III. ANALYSIS Based on the above allegations, Plaintiff brings claims for “fraud of property,” falsifying a conduct report, abuse of authority, and retaliation/targeting. (See Doc. 1-1 at 6; Doc. 5 at 6). Liberally construing the Complaint, see Martin, 391 F.3d at 712, the Court understands it to assert § 1983 claims for retaliation, under the First Amendment, and due process deprivations, under the Fourteenth Amendment, and a state-law claim for fraud. For the reasons below, each of these claims is subject to dismissal for failure to state a claim upon which relief can be granted. 28 U.S.C. § 1915(e)(2)(B) & § 1915A(b).
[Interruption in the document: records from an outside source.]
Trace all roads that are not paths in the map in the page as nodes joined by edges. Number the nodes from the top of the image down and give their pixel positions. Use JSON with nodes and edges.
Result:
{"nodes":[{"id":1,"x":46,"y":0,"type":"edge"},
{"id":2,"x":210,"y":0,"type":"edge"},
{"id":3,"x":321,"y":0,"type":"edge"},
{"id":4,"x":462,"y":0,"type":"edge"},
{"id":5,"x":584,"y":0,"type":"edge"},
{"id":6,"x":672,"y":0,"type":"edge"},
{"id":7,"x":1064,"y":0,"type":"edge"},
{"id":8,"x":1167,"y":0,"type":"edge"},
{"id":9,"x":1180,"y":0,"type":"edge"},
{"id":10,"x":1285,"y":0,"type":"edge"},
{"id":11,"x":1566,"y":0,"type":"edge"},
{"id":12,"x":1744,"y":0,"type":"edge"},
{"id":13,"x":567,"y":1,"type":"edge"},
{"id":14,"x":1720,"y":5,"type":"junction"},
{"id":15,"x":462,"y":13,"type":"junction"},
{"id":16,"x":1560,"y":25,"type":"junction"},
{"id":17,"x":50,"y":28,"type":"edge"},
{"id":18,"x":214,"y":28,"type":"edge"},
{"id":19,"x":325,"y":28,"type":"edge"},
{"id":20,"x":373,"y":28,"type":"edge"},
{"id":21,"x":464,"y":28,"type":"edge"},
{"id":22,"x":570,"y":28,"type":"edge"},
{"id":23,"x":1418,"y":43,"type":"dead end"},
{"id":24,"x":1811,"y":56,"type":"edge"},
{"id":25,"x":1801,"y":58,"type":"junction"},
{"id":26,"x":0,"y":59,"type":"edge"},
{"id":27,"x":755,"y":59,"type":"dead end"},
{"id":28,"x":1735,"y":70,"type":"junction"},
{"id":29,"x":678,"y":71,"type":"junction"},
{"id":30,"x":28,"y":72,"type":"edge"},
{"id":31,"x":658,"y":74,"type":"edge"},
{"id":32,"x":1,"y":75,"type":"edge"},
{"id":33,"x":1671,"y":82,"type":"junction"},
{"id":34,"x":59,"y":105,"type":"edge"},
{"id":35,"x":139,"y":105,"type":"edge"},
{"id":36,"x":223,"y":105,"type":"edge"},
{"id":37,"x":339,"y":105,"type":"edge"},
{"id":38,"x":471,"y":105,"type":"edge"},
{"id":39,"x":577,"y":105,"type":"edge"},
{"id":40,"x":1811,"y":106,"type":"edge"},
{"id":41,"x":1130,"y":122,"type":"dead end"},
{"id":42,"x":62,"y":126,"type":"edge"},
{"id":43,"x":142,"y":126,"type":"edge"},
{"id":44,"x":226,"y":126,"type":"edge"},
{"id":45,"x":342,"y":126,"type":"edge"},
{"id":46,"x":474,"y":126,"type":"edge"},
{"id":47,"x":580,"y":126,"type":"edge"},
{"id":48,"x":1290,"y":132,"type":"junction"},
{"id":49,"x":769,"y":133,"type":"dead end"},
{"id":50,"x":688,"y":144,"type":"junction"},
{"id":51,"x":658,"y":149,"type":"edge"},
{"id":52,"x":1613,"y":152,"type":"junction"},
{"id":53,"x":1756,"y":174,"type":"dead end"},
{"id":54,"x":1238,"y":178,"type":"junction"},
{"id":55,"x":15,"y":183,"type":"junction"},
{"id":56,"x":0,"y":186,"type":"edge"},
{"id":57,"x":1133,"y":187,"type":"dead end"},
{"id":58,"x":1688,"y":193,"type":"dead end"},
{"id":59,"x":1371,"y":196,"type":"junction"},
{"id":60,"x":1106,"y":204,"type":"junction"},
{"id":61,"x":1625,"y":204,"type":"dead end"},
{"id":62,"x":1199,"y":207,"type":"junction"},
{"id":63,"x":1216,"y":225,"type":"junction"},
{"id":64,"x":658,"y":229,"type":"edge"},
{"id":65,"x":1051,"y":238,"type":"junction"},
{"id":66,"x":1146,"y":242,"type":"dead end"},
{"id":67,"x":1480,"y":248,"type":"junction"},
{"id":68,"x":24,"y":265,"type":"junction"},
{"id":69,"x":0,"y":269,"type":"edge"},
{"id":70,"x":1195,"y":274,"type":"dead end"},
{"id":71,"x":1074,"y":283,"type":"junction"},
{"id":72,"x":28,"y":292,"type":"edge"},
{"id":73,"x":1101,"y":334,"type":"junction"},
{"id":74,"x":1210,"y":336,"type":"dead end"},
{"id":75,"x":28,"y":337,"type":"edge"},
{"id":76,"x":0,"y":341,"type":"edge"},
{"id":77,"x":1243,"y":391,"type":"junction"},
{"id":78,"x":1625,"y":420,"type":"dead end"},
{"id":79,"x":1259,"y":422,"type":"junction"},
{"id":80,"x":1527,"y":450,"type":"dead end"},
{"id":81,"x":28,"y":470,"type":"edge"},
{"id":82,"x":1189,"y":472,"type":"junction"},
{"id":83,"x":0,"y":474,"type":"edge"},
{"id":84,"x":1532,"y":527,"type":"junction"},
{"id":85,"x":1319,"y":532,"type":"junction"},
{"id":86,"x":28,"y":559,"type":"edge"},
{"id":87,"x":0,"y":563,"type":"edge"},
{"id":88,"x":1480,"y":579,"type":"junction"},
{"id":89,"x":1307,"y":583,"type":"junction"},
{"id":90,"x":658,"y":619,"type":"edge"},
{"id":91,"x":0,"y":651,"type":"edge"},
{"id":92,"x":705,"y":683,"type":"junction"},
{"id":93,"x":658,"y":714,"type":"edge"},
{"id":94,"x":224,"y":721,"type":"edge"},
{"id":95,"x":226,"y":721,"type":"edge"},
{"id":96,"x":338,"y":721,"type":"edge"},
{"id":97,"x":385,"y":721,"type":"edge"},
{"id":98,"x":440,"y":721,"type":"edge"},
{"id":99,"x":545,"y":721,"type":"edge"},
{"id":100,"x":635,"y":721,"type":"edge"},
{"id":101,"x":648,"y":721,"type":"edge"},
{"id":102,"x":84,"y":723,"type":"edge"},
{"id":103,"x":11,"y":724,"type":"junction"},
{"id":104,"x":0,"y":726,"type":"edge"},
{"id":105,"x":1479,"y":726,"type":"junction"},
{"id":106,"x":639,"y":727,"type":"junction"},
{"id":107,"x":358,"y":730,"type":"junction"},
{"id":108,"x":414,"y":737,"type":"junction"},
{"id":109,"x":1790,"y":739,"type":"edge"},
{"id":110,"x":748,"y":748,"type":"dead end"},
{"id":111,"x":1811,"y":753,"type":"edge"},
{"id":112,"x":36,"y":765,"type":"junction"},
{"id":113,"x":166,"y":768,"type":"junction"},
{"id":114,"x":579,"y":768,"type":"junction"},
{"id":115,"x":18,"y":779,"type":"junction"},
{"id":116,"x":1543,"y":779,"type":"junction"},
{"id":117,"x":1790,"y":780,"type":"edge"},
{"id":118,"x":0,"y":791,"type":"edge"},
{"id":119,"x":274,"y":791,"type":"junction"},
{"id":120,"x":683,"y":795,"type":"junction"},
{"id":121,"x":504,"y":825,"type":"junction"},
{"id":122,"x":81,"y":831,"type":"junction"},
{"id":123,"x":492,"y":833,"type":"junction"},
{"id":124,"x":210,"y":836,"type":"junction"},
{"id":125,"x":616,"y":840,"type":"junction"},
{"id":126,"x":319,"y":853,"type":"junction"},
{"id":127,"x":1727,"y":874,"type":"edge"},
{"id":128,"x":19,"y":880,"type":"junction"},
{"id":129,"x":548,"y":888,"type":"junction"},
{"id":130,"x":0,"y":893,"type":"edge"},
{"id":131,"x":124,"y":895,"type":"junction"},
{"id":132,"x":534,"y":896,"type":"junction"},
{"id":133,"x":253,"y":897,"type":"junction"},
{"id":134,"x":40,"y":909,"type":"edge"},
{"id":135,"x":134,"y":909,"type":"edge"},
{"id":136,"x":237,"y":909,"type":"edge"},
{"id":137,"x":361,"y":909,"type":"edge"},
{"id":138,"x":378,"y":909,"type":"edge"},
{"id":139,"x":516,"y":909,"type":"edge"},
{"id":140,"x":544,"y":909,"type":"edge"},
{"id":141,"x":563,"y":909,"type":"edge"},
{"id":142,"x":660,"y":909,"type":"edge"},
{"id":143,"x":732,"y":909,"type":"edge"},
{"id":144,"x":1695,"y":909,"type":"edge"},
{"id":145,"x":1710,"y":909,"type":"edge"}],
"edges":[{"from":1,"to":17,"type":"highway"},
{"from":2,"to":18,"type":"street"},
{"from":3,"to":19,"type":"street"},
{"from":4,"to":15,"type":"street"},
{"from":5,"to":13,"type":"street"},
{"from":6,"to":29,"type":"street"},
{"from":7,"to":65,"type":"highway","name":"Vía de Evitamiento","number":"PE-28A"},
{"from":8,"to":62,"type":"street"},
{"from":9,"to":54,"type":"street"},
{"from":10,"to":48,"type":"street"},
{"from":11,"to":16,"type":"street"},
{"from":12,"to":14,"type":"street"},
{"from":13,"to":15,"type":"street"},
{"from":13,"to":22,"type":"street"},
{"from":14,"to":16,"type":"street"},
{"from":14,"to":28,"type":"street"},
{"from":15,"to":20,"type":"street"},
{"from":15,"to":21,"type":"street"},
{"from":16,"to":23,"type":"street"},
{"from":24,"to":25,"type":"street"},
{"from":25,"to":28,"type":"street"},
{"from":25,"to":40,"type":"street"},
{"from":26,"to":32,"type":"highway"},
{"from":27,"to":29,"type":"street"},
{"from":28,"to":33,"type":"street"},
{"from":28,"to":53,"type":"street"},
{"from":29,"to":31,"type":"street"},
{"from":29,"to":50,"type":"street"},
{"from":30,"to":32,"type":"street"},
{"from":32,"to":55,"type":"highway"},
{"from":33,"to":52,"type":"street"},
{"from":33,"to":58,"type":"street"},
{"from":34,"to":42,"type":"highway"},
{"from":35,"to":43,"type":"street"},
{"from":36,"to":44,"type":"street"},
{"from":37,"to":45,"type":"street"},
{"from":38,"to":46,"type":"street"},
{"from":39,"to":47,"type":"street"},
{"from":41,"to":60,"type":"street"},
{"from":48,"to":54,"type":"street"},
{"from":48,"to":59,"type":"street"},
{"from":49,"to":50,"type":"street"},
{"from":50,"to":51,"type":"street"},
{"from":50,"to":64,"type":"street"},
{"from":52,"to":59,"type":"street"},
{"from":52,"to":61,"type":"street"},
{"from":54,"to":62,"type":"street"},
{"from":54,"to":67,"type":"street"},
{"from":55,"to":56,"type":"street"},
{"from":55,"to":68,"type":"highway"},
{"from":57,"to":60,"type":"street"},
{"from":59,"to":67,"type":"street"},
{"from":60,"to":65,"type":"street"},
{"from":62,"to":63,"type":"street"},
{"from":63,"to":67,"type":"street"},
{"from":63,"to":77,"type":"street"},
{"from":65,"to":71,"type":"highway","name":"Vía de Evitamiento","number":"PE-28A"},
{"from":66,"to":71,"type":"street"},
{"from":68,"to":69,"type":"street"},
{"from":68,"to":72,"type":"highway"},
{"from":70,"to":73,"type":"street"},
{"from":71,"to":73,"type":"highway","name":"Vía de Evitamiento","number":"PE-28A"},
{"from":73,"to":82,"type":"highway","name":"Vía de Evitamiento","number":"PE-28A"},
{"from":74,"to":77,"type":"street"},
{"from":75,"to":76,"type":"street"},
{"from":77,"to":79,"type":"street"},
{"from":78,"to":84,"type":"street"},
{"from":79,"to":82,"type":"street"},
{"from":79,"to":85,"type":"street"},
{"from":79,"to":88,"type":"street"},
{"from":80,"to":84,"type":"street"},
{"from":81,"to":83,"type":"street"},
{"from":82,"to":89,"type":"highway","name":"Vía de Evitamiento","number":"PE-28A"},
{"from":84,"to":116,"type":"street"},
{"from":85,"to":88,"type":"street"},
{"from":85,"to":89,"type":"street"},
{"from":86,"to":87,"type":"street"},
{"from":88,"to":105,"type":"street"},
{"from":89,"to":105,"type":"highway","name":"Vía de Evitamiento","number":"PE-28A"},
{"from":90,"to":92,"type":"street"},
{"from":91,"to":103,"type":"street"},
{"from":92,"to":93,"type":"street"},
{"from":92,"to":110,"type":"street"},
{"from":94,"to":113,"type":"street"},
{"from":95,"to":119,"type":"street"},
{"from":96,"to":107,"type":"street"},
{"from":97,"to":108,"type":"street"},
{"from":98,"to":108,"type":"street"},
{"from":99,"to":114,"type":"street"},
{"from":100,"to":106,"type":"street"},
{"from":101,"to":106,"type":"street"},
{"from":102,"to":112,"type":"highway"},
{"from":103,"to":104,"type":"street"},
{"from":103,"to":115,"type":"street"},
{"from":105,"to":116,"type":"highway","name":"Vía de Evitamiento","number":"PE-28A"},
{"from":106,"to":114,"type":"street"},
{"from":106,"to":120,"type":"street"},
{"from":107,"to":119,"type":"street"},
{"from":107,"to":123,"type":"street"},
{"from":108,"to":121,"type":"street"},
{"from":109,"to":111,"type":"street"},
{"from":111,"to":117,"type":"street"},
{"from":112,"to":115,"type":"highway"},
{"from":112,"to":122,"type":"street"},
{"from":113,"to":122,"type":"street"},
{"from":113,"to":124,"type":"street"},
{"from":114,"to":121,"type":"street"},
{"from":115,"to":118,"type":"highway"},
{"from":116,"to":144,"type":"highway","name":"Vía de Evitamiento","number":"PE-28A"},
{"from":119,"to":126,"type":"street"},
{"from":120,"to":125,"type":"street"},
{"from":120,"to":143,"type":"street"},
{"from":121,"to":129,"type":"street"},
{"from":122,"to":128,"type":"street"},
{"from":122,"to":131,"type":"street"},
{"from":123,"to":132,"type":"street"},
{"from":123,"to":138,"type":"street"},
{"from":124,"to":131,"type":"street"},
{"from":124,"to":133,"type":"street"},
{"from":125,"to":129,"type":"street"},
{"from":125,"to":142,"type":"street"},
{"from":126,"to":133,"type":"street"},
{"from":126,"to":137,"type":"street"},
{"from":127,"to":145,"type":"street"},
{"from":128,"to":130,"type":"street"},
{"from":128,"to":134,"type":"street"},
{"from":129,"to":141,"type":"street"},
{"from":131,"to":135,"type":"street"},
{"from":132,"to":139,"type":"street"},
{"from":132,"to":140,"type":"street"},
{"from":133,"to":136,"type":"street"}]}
A Unaddressed Defendants As an initial matter, the Court should dismiss all of Plaintiff’s claims against Defendants

Thatcher, the “R.I.B. High Rank Crip Mafia;” the “Gorilla Stone Gangsta Crips Staff;” the “Gorilla Stone Gangsta Staff;” the “Crip Mafia Staff;” and the “W.C.I. Staff” for failure to state a claim upon which relief can be granted because the Complaint fails to contain specific factual allegations against any of these Defendants. See Rollen v. Horton, Case No. 3:08-cv-227, 2009 WL 1346119, at *2 (M.D. Tenn. May 11, 2009) (dismissing claims against the defendants whom plaintiff did not plead factual allegations against for failure to state a claim).